Sarri: “Umanamente normale non avere cattiveria, ora testa a quello che rimane da fare”

Il tecnico ha parlato

di redazionejuvenews
Sarri

TORINO – L’allenatore della Juventus Maurizio Sarri ha parlato intervistato dai microfoni di JTV dopo la sconfitta contro il Cagliari.

“Sono quelle partite in cui il livello di cattiveria non era quello giusto, era quasi inevitabile oggi avendo vinto un campionato 60 ore fa e avendo fatto festa, penso che fosse umanamente comprensibile”.

I giovani che hanno esordito?

“Neanche male direi, Muratore ha fatto quello che doveva fare, Zanimacchia è entrato brillante, Peeters e Olivieri hanno fatto quello che dovevano fare, complessivamente i ragazzi hanno risposto piuttosto bene.”

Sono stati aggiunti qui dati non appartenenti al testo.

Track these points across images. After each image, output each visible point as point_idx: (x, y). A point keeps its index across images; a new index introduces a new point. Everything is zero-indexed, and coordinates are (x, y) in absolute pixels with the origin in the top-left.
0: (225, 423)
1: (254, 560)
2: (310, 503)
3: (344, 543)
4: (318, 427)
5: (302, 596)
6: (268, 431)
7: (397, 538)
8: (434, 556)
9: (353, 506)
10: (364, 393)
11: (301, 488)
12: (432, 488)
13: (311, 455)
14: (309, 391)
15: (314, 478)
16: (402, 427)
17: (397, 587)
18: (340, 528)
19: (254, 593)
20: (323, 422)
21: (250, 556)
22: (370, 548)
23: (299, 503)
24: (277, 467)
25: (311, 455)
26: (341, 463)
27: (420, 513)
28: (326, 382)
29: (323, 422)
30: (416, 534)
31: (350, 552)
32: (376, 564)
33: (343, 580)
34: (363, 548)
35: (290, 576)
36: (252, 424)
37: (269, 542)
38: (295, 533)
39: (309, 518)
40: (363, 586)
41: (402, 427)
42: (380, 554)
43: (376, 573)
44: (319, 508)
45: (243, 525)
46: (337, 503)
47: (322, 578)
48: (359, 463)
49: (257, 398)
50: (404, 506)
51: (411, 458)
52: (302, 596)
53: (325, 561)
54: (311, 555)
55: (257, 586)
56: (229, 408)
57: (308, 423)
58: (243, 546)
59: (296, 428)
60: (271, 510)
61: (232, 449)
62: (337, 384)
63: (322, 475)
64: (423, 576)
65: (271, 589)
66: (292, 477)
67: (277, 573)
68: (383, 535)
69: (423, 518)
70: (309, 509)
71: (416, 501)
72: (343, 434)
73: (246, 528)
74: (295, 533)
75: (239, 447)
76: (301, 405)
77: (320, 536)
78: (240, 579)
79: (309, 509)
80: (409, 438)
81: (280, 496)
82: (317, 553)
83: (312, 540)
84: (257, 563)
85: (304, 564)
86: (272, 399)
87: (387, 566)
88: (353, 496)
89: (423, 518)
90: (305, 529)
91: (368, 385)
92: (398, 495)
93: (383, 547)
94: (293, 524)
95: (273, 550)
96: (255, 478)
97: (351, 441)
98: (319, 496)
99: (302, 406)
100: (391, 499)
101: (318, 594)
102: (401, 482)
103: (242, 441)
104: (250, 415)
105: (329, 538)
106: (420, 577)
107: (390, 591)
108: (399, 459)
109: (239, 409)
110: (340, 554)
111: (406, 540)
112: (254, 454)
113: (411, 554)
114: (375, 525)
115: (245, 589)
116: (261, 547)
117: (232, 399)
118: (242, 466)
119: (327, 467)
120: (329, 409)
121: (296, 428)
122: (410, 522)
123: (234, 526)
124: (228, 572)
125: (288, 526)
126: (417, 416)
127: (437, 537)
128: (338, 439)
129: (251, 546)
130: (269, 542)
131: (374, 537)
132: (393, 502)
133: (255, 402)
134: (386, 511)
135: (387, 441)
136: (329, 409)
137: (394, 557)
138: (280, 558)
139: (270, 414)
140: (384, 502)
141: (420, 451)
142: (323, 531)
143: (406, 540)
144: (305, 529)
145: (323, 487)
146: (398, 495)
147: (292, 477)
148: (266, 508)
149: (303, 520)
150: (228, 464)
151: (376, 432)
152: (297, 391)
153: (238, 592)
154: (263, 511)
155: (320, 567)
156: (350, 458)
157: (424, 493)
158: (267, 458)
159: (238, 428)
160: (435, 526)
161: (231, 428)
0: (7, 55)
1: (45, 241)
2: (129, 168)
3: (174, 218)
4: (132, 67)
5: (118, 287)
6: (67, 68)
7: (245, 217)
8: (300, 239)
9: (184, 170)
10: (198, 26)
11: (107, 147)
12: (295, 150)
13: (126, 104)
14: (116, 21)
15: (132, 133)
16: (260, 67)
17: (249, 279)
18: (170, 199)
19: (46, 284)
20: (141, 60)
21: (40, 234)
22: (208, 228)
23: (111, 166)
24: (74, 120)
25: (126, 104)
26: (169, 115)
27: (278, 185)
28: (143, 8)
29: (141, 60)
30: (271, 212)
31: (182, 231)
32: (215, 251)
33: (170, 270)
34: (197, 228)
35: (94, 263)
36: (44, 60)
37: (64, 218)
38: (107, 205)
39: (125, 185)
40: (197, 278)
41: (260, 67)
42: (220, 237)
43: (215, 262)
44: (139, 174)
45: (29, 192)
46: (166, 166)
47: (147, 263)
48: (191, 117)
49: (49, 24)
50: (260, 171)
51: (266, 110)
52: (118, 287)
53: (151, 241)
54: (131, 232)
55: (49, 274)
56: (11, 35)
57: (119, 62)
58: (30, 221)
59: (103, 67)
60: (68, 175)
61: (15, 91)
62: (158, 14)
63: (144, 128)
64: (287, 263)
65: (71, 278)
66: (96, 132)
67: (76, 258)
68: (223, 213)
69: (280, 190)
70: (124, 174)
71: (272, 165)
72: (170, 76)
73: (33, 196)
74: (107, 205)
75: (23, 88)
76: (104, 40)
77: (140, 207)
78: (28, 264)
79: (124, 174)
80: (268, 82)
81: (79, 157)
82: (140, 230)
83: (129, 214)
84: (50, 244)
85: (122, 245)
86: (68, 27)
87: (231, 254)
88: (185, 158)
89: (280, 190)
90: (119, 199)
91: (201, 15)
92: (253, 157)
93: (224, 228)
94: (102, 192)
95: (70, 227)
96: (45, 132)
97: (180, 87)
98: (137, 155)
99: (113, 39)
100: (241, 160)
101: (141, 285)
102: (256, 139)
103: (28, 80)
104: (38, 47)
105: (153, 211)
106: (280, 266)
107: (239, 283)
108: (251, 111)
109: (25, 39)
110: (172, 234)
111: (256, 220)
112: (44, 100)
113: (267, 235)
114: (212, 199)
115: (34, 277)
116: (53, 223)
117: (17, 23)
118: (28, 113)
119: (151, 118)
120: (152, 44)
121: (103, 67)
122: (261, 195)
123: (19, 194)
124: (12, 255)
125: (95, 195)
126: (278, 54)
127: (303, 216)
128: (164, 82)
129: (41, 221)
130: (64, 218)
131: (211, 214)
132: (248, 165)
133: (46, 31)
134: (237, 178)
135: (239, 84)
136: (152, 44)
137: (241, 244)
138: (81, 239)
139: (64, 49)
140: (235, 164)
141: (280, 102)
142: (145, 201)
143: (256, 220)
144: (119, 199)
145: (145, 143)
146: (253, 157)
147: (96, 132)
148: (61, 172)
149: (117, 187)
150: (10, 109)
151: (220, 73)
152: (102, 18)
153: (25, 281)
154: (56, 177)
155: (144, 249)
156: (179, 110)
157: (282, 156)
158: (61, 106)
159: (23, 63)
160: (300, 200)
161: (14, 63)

Gara propedeutica al Lione?

“Dal punto di vista tattico può essere, ma dal punto di vista mentale credo che il nostro approccio sarà diverso”.

Il suo pensiero 72 ore dopo la festa?

“C’è grande contentezza, vincere è difficile, rivincere è difficile, farlo per nove volte di fila è quasi impossibile perché i cicli di solito si esauriscono molto prima. Certo te la godi di meno perché sai che a breve c’è una partita importante come quella contro il Lione, quindi cerchi di rimanere sulla testa con quello che c’è da fare e non su quello che è stato fatto”.

C’è una chiamata o una cosa che le ha fatto più piacere?

“Mandai un messaggio a Veronesi per il premio Strega e lui mi rispose “Sì, però tu vinci il campionato”. È stata una cosa bella”.